■ **WHAT THE EXERCISE ASKS**: Render every line of the entries below as a numbered list, omitting any blank lines.

[Stored entries]
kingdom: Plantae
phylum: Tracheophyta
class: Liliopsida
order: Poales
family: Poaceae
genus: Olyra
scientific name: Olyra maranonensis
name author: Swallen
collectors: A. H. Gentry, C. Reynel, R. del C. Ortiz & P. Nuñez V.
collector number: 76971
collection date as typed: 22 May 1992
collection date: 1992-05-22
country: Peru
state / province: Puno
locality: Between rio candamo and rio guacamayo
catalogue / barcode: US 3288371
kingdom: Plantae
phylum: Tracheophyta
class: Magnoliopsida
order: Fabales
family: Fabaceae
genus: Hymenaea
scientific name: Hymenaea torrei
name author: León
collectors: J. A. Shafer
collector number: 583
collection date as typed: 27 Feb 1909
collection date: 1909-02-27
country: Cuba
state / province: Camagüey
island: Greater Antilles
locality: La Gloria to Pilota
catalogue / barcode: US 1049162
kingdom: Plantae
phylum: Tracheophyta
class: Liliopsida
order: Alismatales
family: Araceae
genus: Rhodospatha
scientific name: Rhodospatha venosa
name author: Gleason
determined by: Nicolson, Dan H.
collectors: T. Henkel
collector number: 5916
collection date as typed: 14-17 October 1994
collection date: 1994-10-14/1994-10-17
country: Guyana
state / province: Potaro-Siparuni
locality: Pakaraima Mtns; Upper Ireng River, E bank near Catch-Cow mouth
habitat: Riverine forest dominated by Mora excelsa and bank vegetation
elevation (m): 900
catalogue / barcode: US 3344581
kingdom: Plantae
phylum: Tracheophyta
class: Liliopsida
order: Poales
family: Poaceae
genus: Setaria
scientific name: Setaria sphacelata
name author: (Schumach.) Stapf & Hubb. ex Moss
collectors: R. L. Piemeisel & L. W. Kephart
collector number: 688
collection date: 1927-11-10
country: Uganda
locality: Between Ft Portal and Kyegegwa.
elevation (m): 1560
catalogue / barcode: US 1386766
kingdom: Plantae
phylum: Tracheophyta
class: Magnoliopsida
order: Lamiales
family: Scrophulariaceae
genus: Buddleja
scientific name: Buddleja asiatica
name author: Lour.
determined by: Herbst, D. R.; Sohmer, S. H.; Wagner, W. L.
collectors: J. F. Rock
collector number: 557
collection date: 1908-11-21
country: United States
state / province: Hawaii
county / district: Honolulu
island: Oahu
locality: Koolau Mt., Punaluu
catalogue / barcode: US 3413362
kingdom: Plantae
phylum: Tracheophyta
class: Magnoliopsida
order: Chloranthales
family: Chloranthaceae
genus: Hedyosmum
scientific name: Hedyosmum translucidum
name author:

■ **RESPONSE BELOW**:
1. kingdom: Plantae
2. phylum: Tracheophyta
3. class: Liliopsida
4. order: Poales
5. family: Poaceae
6. genus: Olyra
7. scientific name: Olyra maranonensis
8. name author: Swallen
9. collectors: A. H. Gentry, C. Reynel, R. del C. Ortiz & P. Nuñez V.
10. collector number: 76971
11. collection date as typed: 22 May 1992
12. collection date: 1992-05-22
13. country: Peru
14. state / province: Puno
15. locality: Between rio candamo and rio guacamayo
16. catalogue / barcode: US 3288371
17. kingdom: Plantae
18. phylum: Tracheophyta
19. class: Magnoliopsida
20. order: Fabales
21. family: Fabaceae
22. genus: Hymenaea
23. scientific name: Hymenaea torrei
24. name author: León
25. collectors: J. A. Shafer
26. collector number: 583
27. collection date as typed: 27 Feb 1909
28. collection date: 1909-02-27
29. country: Cuba
30. state / province: Camagüey
31. island: Greater Antilles
32. locality: La Gloria to Pilota
33. catalogue / barcode: US 1049162
34. kingdom: Plantae
35. phylum: Tracheophyta
36. class: Liliopsida
37. order: Alismatales
38. family: Araceae
39. genus: Rhodospatha
40. scientific name: Rhodospatha venosa
41. name author: Gleason
42. determined by: Nicolson, Dan H.
43. collectors: T. Henkel
44. collector number: 5916
45. collection date as typed: 14-17 October 1994
46. collection date: 1994-10-14/1994-10-17
47. country: Guyana
48. state / province: Potaro-Siparuni
49. locality: Pakaraima Mtns; Upper Ireng River, E bank near Catch-Cow mouth
50. habitat: Riverine forest dominated by Mora excelsa and bank vegetation
51. elevation (m): 900
52. catalogue / barcode: US 3344581
53. kingdom: Plantae
54. phylum: Tracheophyta
55. class: Liliopsida
56. order: Poales
57. family: Poaceae
58. genus: Setaria
59. scientific name: Setaria sphacelata
60. name author: (Schumach.) Stapf & Hubb. ex Moss
61. collectors: R. L. Piemeisel & L. W. Kephart
62. collector number: 688
63. collection date: 1927-11-10
64. country: Uganda
65. locality: Between Ft Portal and Kyegegwa.
66. elevation (m): 1560
67. catalogue / barcode: US 1386766
68. kingdom: Plantae
69. phylum: Tracheophyta
70. class: Magnoliopsida
71. order: Lamiales
72. family: Scrophulariaceae
73. genus: Buddleja
74. scientific name: Buddleja asiatica
75. name author: Lour.
76. determined by: Herbst, D. R.; Sohmer, S. H.; Wagner, W. L.
77. collectors: J. F. Rock
78. collector number: 557
79. collection date: 1908-11-21
80. country: United States
81. state / province: Hawaii
82. county / district: Honolulu
83. island: Oahu
84. locality: Koolau Mt., Punaluu
85. catalogue / barcode: US 3413362
86. kingdom: Plantae
87. phylum: Tracheophyta
88. class: Magnoliopsida
89. order: Chloranthales
90. family: Chloranthaceae
91. genus: Hedyosmum
92. scientific name: Hedyosmum translucidum
93. name author:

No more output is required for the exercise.